- **Try it**
Resume the blog post on getting sharper photos, picking up after the last sentence shown.

September 22, 2014

6 Tips for Sharper Photos



Giant disclaimer here that I am not the best photographer around nor do I think I'm some font of great photography wisdom.

But I do take a lot of photos, and one of my biggest priorities is that my photos are sharp. There is nothing more frustrating than downloading all your awesome photos and seeing that most of them aren't quite in focus (I personally find alllllmost in focus more irritating than completely blurry).

Also, I've never read my camera manual. I love to read but that thing is boring. Basically, I just read a lot of stuff online and then google how to do it with my camera. Way faster and less likely to result in an impromptu nap.

Here are the things that have most helped me get sharp photos:
  1. Get a decent lens. I know. This is frustrating advice. But I used a 50mm 1.8 lens for three and a half years and no matter how much I read and practiced, I just could NOT get the majority of my photos to come out sharp. When I finally caved and bought a 50mm 1.4 lens, my photos improved instantly. 100% the lens - I didn't gain any skills in the 30 seconds it took me to swap out my lens. Believe me, I'm the cheapest person in the world, but the difference of $275 over the course of many years, tons of frustration, and ten million blurry shots on my hard drive is just not that much. I wish we'd just sprung for the better lens at the beginning and not wasted our time. This is the only lens I brought on this trip and I haven't regretted it for a moment.

- **Source material**
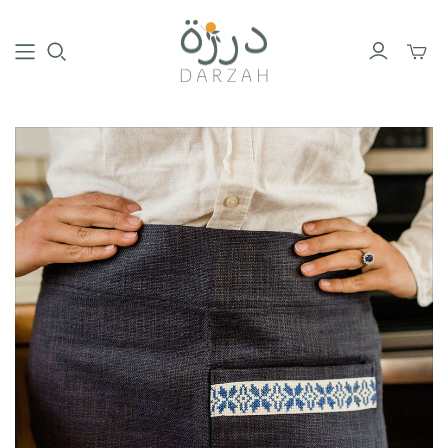
Toggl
mini
cart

- **Answer to this exercise**
  2. Set your focal point. This was the single trick that most improved my photo sharpness. dSLR cameras have a setting where you can pick which point on the lens is in focus. It's MUCH more accurate than that "focus in the center than recompose" trick. At first I thought "This is a giant hassle" but I just kept doing it and I'm super fast at it now and then the part of my photo I want in focus is ACTUALLY in focus practically every time. Life-saver. If you're taking photos of yourself with a tripod and remote, this will definitely improve those. Because then it knows your HEAD is what you want in focus, not the tree behind you. 
  3. Keep your shutter speed high. I basically try never to shoot below a 1/60 shutterspeed because hand-shake is just too likely at that speed. And I learned from Samantha Kelly that if you're photographing kids who, not to go below about a 1/200 or 1/250. Adjust your other settings as necessary. 
  4. Don't sit at the lowest aperture. This is kind of a pet peeve of mine. If you're taking a photo that's not a super close-up, you probably don't want to be down at a 1.4 aperture. I've heard people say "I want all that nice blur and I paid a ton of extra money for that extra 0.4" but 1) you'll get PLENTY of blur on a higher aperture (I shot this photo on my lens that only goes down to a 4.0 - plenty of bokeh there) and 2) who cares about nice blur when your whole photo is a blur with nothing in focus? If you're trying to get a full body shot or a couple of people together without some of them being blurry, you need to go a little higher. (This one that Bart took last week has all of us in focus with some nice blur - it's at a 2.6 aperture. Guaranteed the girls would have been out of focus if he'd tried it at a 1.4).  
  5. Set your focus mode to Al Servo. (I think on a Nikon it's called Continuous Focus, but I've taken approximately 10 photos ever with a Nikon and I'm convinced that Canons and Nikons are designed as differently as possible to keep you from ever switching back, so don't quote me on this). This mode means that once you focus on an object, your camera's smart little brain keeps tracking it even if it moves. Very helpful when you're photographing people or kids or moving objects. Less necessary when you're taking a picture of cookies. Hopefully.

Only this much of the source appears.